Note that git pull will not overwrite your edit unless the file changes upstream. If a future release modifies network_watchdog.py, git will either merge cleanly or flag a conflict so you know to re-apply your threshold.


Inspecting what the watchdog is doing

Live tail:

sudo journalctl -u network-watchdog -f

Last 50 lines:

sudo journalctl -u network-watchdog -n 50

Confirm it is running:

sudo systemctl status network-watchdog

You should see Active: active (running). If it is inactive or failed, restart it:

sudo systemctl restart network-watchdog

To see the per-ping detail (which target was pinged, gateway vs fallback), temporarily switch the log level. Edit /opt/meshpoint/scripts/network_watchdog.py and change level=logging.INFO to level=logging.DEBUG, then sudo systemctl restart network-watchdog. Revert when you are done so the journal does not grow with low-value entries.

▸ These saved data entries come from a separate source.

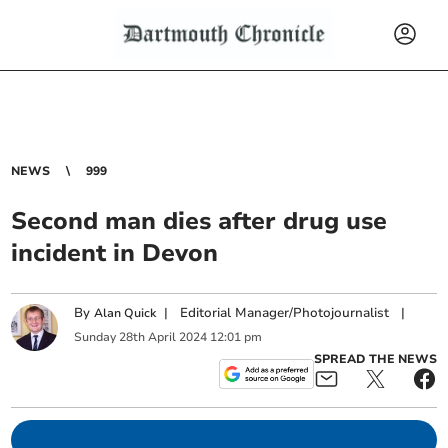
NEWS
999
Second man dies after drug use
incident in Devon
By
|
Editorial Manager/Photojournalist
|
Alan Quick
Sunday
28
th
April
2024
12:01 pm
SPREAD THE NEWS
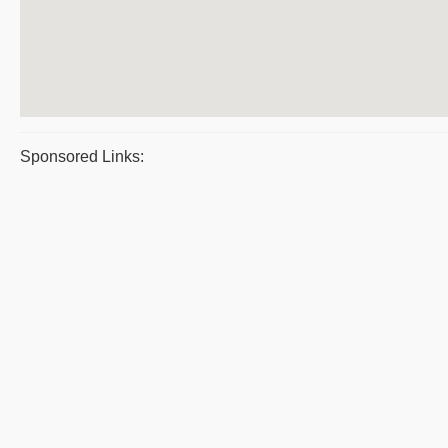
Sponsored Links:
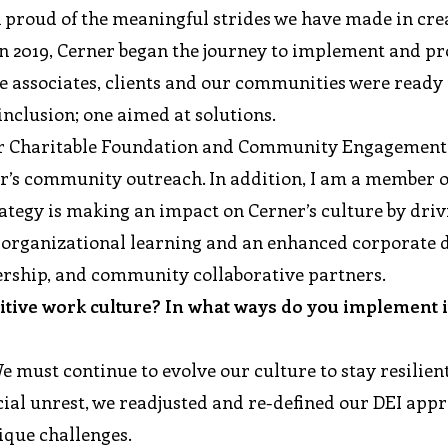
en proud of the meaningful strides we have made in cre
 In 2019, Cerner began the journey to implement and p
e associates, clients and our communities were ready 
nclusion; one aimed at solutions.
er Charitable Foundation and Community Engagement,
ner’s community outreach. In addition, I am a member o
egy is making an impact on Cerner’s culture by driv
r organizational learning and an enhanced corporate d
dership, and community collaborative partners.
sitive work culture? In what ways do you implement i
We must continue to evolve our culture to stay resilien
cial unrest, we readjusted and re-defined our DEI app
ique challenges.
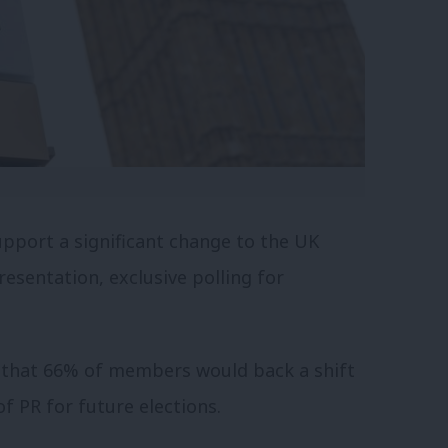
port a significant change to the UK
esentation, exclusive polling for
d that 66% of members would back a shift
f PR for future elections.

Disabling the watchdog entirely

If you are debugging WiFi yourself and do not want the watchdog restarting the interface from under you:

sudo systemctl stop network-watchdog
sudo systemctl disable network-watchdog

Re-enable later with:

sudo systemctl enable --now network-watchdog

The main meshpoint service does not depend on the watchdog. Stopping the watchdog does not affect packet capture, the dashboard, or anything else.


When the watchdog will not help

The watchdog only cares about WiFi (wlan0). It does not monitor:

  • Ethernet (eth0): if you are wired in, the watchdog still runs and pings, but Stage 1 recovery restarts wlan0, not eth0. On wired-only deployments the watchdog is effectively a no-op.
  • The cloud uplink to meshradar.io: that is handled by the upstream WebSocket client inside the main meshpoint service, which has its own reconnect with exponential backoff.
  • The local dashboard: served by the main meshpoint service, not the watchdog.

If any of those break, look at the main service log (meshpoint logs), not the watchdog log.